Saved entries:
──────────

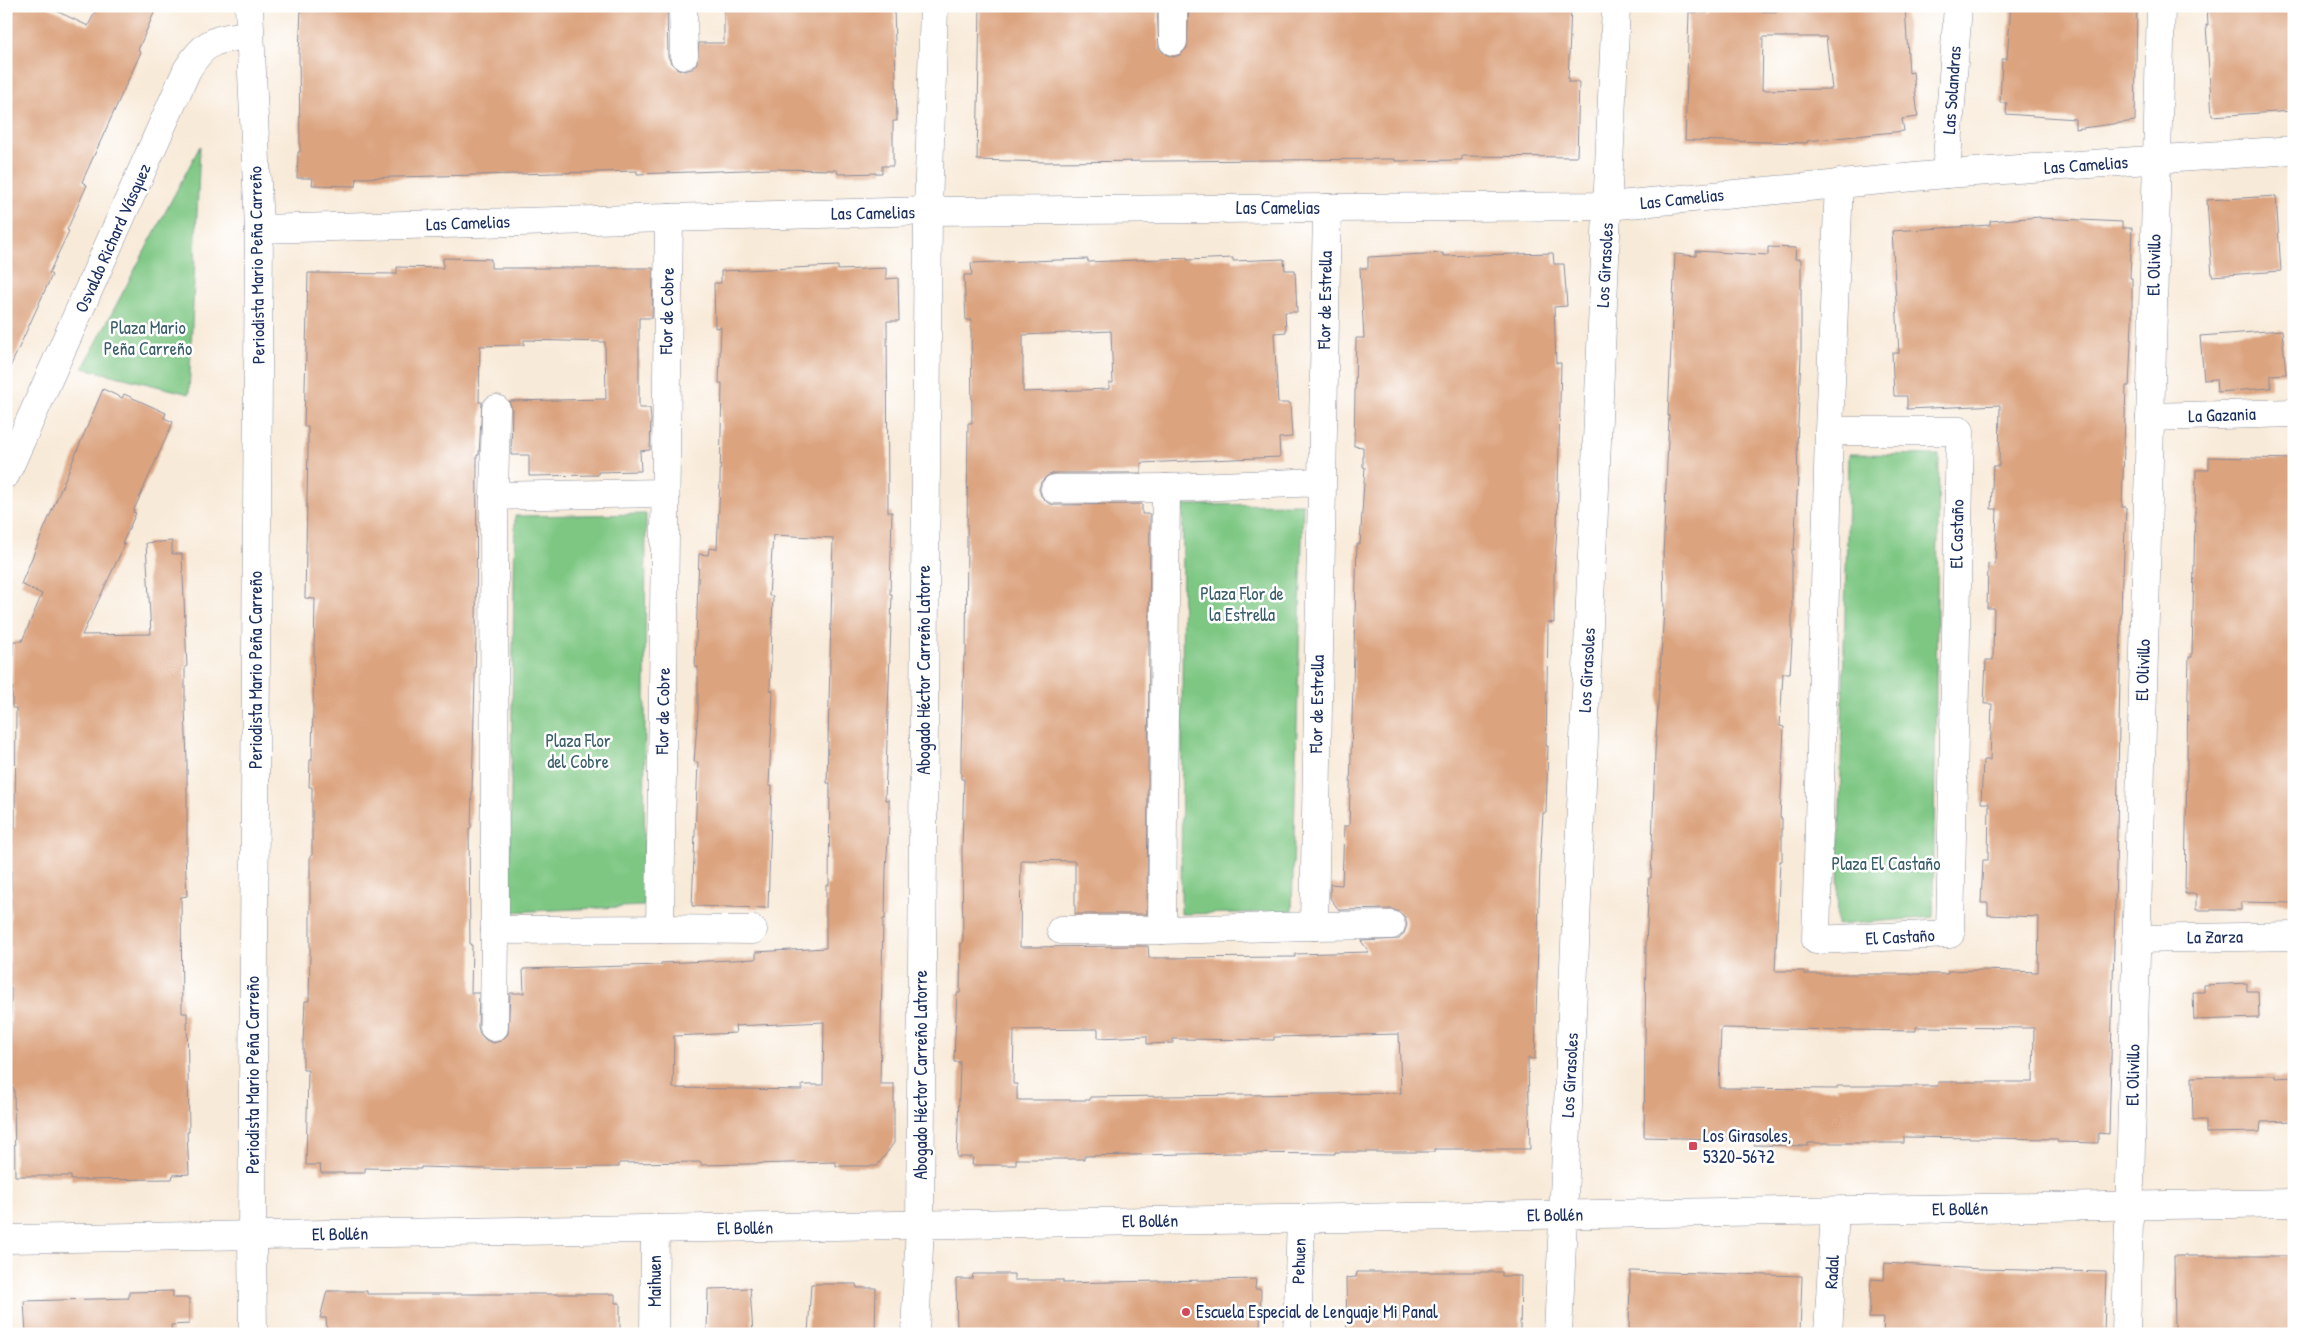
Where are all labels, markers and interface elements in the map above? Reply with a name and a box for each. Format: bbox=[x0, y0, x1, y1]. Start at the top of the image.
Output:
street label: Las Solandras bbox=[1936, 45, 1967, 135]
street label: Las Camelias bbox=[2043, 149, 2129, 180]
street label: Osvaldo Richard Vásquez bbox=[68, 159, 157, 316]
street label: Periodista Mario Peña Carreño bbox=[242, 166, 271, 364]
street label: Las Camelias bbox=[1639, 182, 1725, 215]
street label: Las Camelias bbox=[1236, 195, 1320, 220]
street label: Las Camelias bbox=[831, 199, 915, 226]
street label: Las Camelias bbox=[426, 209, 510, 236]
street label: Los Girasoles bbox=[1590, 222, 1619, 308]
street label: El Olivillo bbox=[2140, 234, 2167, 296]
street label: Flor de Estrella bbox=[1311, 251, 1338, 350]
street label: Flor de Cobre bbox=[653, 267, 680, 356]
park label: Plaza Mario Peña Carreño bbox=[104, 315, 192, 361]
street label: La Gazania bbox=[2188, 401, 2256, 428]
street label: El Castaño bbox=[1943, 499, 1970, 569]
street label: Abogado Héctor Carreño Latorre bbox=[911, 565, 936, 775]
street label: Periodista Mario Peña Carreño bbox=[243, 571, 268, 769]
park label: Plaza Flor de la Estrella bbox=[1200, 581, 1284, 627]
street label: Los Girasoles bbox=[1572, 627, 1601, 713]
street label: El Olivillo bbox=[2129, 639, 2156, 701]
street label: Flor de Estrella bbox=[1303, 655, 1330, 754]
street label: Flor de Cobre bbox=[649, 667, 676, 756]
park label: Plaza Flor del Cobre bbox=[545, 728, 611, 774]
park label: Plaza El Castaño bbox=[1832, 851, 1940, 876]
street label: El Castaño bbox=[1865, 922, 1935, 951]
street label: La Zarza bbox=[2187, 924, 2243, 949]
street label: Abogado Héctor Carreño Latorre bbox=[908, 970, 933, 1180]
street label: Periodista Mario Peña Carreño bbox=[240, 976, 265, 1174]
street label: Los Girasoles bbox=[1555, 1032, 1584, 1118]
street label: El Olivillo bbox=[2119, 1044, 2146, 1106]
place label: Los Girasoles, 5320-5672 bbox=[1703, 1123, 1791, 1169]
marker: Los Girasoles, 5320-5672 bbox=[1687, 1140, 1699, 1152]
street label: El Bollén bbox=[1932, 1196, 1988, 1221]
street label: El Bollén bbox=[1527, 1202, 1583, 1227]
street label: El Bollén bbox=[1122, 1208, 1178, 1233]
street label: El Bollén bbox=[717, 1215, 773, 1240]
street label: El Bollén bbox=[312, 1221, 368, 1246]
street label: Pehuen bbox=[1285, 1238, 1312, 1284]
street label: Radal bbox=[1818, 1254, 1845, 1290]
street label: Maihuen bbox=[642, 1255, 667, 1307]
place label: Escuela Especial de Lenguaje Mi Panal bbox=[1196, 1299, 1438, 1324]
marker: Escuela Especial de Lenguaje Mi Panal bbox=[1180, 1306, 1192, 1318]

──────────

- _Task item_
What is needed is every line from the data above that includes the string "place", copied out.

- _Exercise output_
place label: Los Girasoles, 5320-5672 bbox=[1703, 1123, 1791, 1169]
place label: Escuela Especial de Lenguaje Mi Panal bbox=[1196, 1299, 1438, 1324]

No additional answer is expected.